I really enjoyed Beach Read. Enjoyed People You Meet on Vacation even more. I loved Book Lovers. If I need a little break from heavier reading and Emily Henry has a new romance novel out, that is what I will choose to read. Highly recommend.


 

The 7 1/2 Deaths of Evelyn Hardcastle

The 7 1/2 Deaths of Evelyn Hardcastle by Stuart Turton was selected by my Books and Beer Club for our mystery selection. It was a mystery combined with a sort of time travel and other fantasy aspects. I really expected to like it. I don't love mysteries, I'm very particular about the type of fantasy that I like, but I really love time travel. This one was okay, but I found it tedious to read. At several points, I just wanted the book to be over.

Book club is this evening and I'm curious to see what others thought about the book. I wonder if I'm in the minority.

Aiden Bishop is somehow at this creepy estate where the youngest Hardcastle son died many years ago. Lady Hardcastle decides to hold a party at the estate that had pretty much been abandoned after the son's death on the anniversary of his death. Maybe the 20th anniversary. I finished this last week and I already can't remember.

Somehow Aiden knows that Evelyn is going to be murdered that night and he needs to prevent it. But... Aiden isn't in his own body. He's in the body of one of the guests. He goes to bed at night, and the next morning (actually that morning - again - kind of like the movie "Groundhog Day") he's in the body of another one of the guests. This goes on for days.
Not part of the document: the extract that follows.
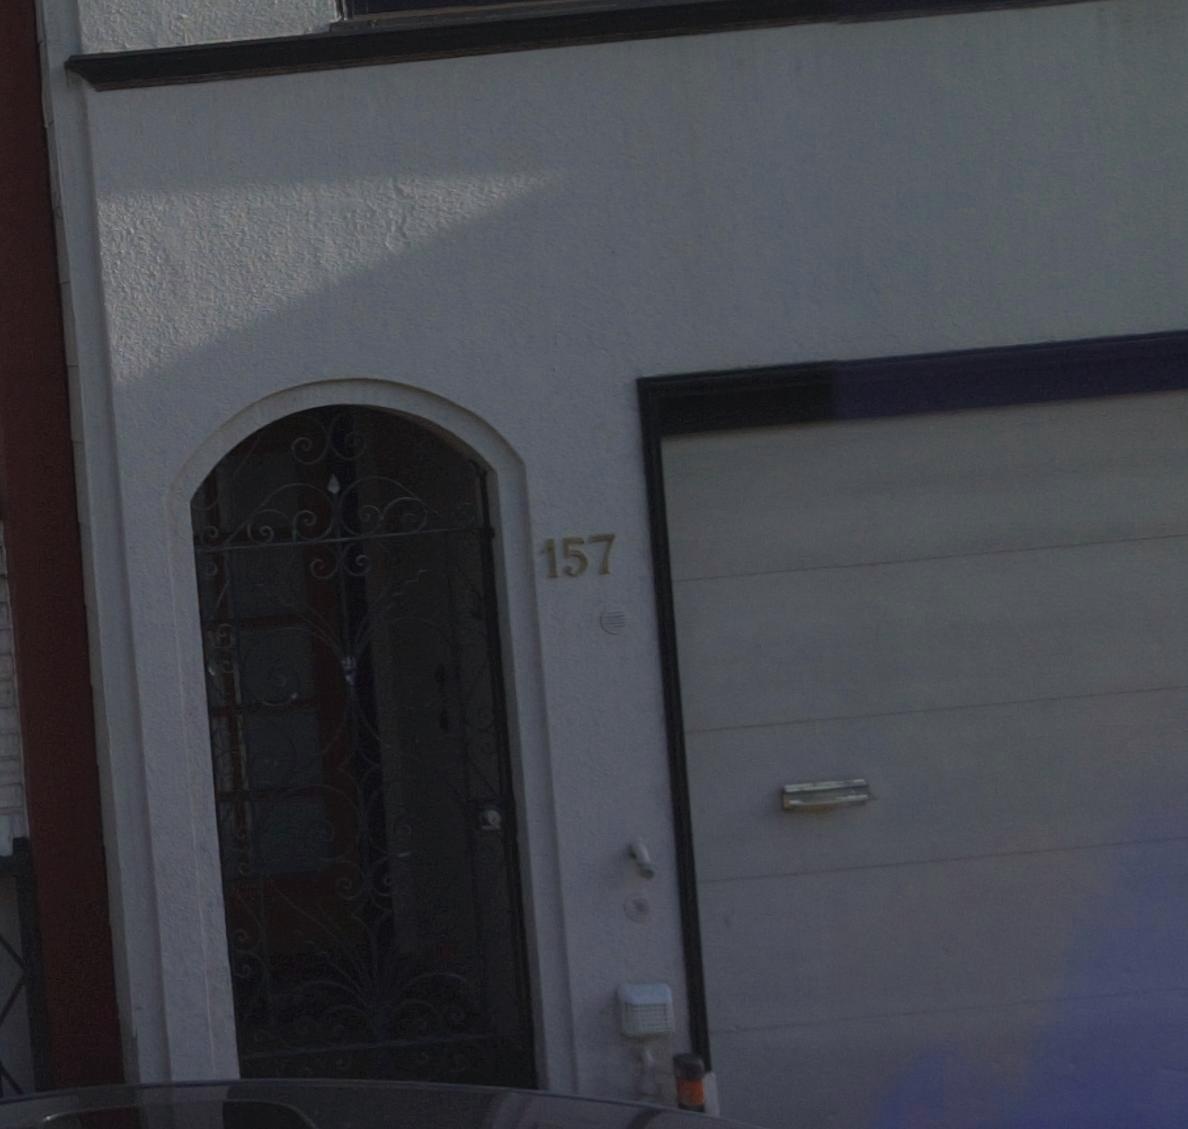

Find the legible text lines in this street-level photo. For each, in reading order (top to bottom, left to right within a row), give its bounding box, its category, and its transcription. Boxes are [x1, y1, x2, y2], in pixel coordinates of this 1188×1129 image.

Which each transformation, Aiden's personality has to fight with the personality of the guest whose body he is in. But, Aiden now has a little bit more information than he did "the day before."

If this sounds confusing, it was. I really hoped that everything would come together by the end of the novel in some grand conclusion and that didn't happen. The mystery was solved. And I was surprised. But I felt the ending fell flat.

Maybe my opinion will change after this evening's discussion. We shall see. As of right now, I wouldn't recommend. 


The rest of the book club felt the way that I felt. We spent most of the discussion comparing the way we interpreted the story!